Nelson Mandela's lawyer on Monday said he was taking legal steps to protect his client from commercial exploitation following reports that a former confidant may have mismanaged the elder statesman's charity funds.
Prominent lawyer George Bizos is representing the Nelson Mandela Foundation in a suit against its former lawyer Ismail Ayob after between US$4.9 million and US$6.5 million went missing during Ayob's tenure, the Sunday Times newspaper reported.
Ayob and his associate Ross Calder allegedly tried to sell artworks signed by Mandela, according to the report, which said the venture went bankrupt.
"The proceedings are being taken mainly for the protection of Mandela's name and reputation, but also in the interests of the public to whom things are being marketed in his name in many parts of the world at exorbitant prices," Bizos said in a statement on Monday.
A Nobel Prize winner who served as South Africa's first black president from 1994 to 1999, Mandela has built a charity empire that includes his Nelson Mandela Foundation and two other smaller organizations, the Nelson Mandela Children's Fund and the Mandela Rhodes scholarship foundation.
AIDS awareness and rural education have been the prime focus of Mandela's charity work, which relies mostly on donations from corporate and private donors.
The Sunday Times had quoted Ayob's son as saying that Mandela was losing his grip and that all the money raised on behalf of the foundation was going to the family, in particular Mandela's daughters Makaziwe and Zenani.
The newspaper claimed that Makaziwe and Zenani were the owners of a company that was trying to sell the artworks, apparently with the involvement of Ayob and Calder.
"Mandela's dispute is with Ayob and Calder and not with his children," Bizos said on Monday.
"Two of his children have been embroiled by Mr Ayob in the dispute well after it arose for his own purpose.
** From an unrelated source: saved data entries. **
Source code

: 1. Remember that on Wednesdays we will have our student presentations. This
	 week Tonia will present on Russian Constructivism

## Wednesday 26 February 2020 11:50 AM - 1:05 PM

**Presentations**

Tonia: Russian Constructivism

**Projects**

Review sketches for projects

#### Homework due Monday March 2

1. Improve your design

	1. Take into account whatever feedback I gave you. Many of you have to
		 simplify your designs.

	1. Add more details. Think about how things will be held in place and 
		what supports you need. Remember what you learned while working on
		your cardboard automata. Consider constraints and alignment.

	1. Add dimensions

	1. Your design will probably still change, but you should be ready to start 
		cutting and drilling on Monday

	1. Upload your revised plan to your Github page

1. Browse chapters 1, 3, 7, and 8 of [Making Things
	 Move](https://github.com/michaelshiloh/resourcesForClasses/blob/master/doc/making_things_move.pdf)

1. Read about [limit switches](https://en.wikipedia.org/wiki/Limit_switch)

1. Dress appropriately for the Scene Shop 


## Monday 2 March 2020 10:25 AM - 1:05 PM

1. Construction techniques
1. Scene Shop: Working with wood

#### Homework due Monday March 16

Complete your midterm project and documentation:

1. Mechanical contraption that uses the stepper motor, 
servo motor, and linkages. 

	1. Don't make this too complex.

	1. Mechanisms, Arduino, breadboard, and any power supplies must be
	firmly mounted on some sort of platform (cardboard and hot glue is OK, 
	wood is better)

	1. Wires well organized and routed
They are on good terms with their father. He has had discussions with them. They have agreed as to how the matter should be handled," Bizos said.
Bizos denied claims in the newspaper that Mandela was unable to manage his affairs due to age, saying: "This is not so."
"His efforts on behalf of the Mandela Children''s Fund, the Foundation and fund raising for health, education and the alleviation of poverty are well known. He works hard at it," Bizos said.